Throughout the history of U.S. presidential elections, never has a [sitting] president attacked a nominee to succeed him for being incompetent to take on the position, as Barack Obama did when he spoke about Donald Trump. He said that the Republican candidate was not prepared and not qualified to become the American president, due to his ignorance of basic issues around the world — in Europe, Asia and the Middle East.
At the same time, however, never in the history of U.S. presidential elections have the leaders of either party raised their voices to criticize the nominee chosen in their party's convention, as the Republican leaders are doing — trying to wash their hands of [the choice of] Trump. In fact, some of them announced candidly that they would vote for rival candidate Hillary Clinton. Among those objecting to the nomination of Trump is Speaker of the House Paul Ryan, Sen. John McCain (the Republican presidential candidate in 2008), Sen. Mitt Romney (the Republican presidential candidate in 2012), and Sen. Jeb Bush and his mother, Barbara.
Trump's personality is controversial and worrisome to many Americans today, just as it is to many of America's allies around the world. The man has no political experience and he curses left and right, whether toward those among the Republican Party leadership who have a different opinion, or toward his Democratic opponents. He didn't hesitate to announce three months before the elections that if he doesn't win, it'll be because the election was rigged.
In an unusual foray into the campaign, Obama called on the Republican Party to raise their voices against Trump after his repeated blunders. Obama told Republicans, "If you are repeatedly having to say in very strong terms that what he has said is unacceptable, why are you still endorsing him? There has to be a point at which you say, enough ... This is not somebody I can support for president of the United States, even if he purports to be a member of my party." Trump is not just ignorant; he's rude. He doesn't hesitate to curse and insult his opponents, or anyone else who criticizes him. He said that [Hillary] Clinton was like "the devil," and admonished Bernie Sanders for dropping out of the race.

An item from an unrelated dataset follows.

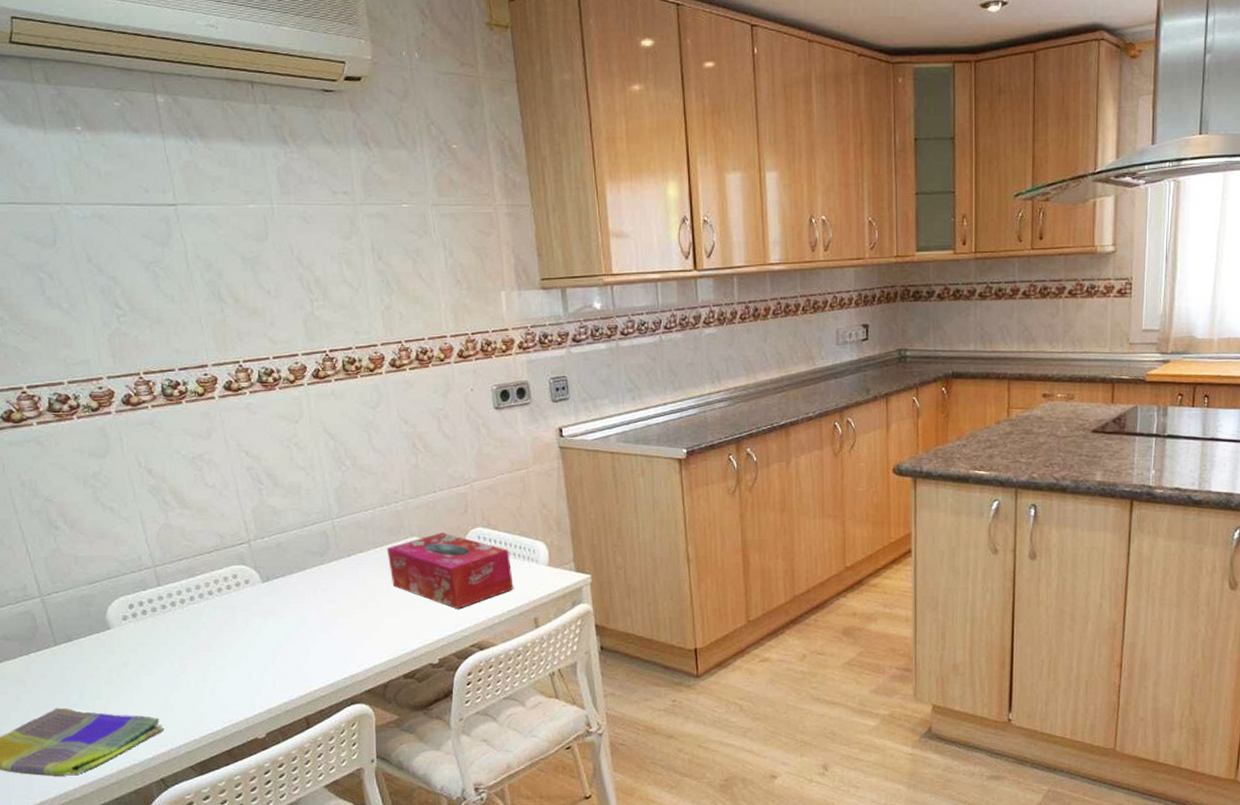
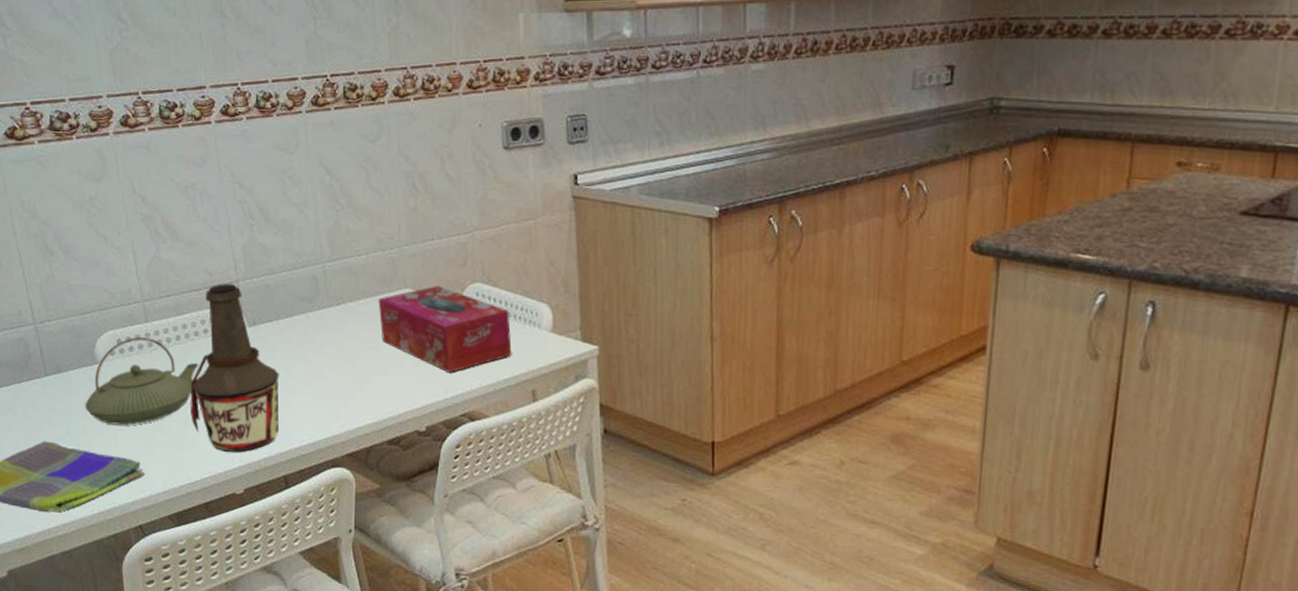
teapot: none [98,601,214,686] -> present [85,337,199,425]
bottle: none [207,544,298,700] -> present [190,284,279,452]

He insulted the family of a Muslim-American [military] officer killed in the Iraq War because the officer's father called on him to read the U.S. Constitution, which forbids discrimination against Americans based on their religion, and forbids Trump's attempt to deport Muslim-Americans as "terrorists" and to keep other Muslims from entering the U.S. This escalated to the point of Trump insulting the memory of the officer, writing off his sacrifice and saying in an interview with ABC News, "I think I've made a lot of sacrifices ... I've created thousands and thousands of jobs ... built great structures. I've had tremendous success." When asked incredulously, "Those are sacrifices?" he answered, "Oh sure, I think they're sacrifices."
But among those concerned about Trump's positions, the thing that worries them the most is the sympathy he seems to have toward Russia and Russian President Vladimir Putin, especially regarding the invasion of the Crimean Peninsula. Trump doesn't see it as an "invasion"; in fact, in a television interview, he denied any Russian interference in Ukraine. Trump also stated that he was prepared to renege on America's resolution to defend any member nation of NATO. This has raised fears among Baltic nations (Lithuania, Latvia, Estonia) in the event they would be subjected to a Russian incursion, since Trump would likely stand with Putin against the natural allies of the U.S.
We have expressed more than once our concerns with the presidency of Barack Obama and with his decreasing the crucial American role in international crises in the face of Russia, and especially with the Syrian crisis. But handing over the keys to the White House to a friend of Putin would [open the] risk of serious consequences to global security. As Obama has said, it is up to the Republican Party leadership to intervene decisively in order to save America from this miserable fate ... or an overdue awakening of the American voter.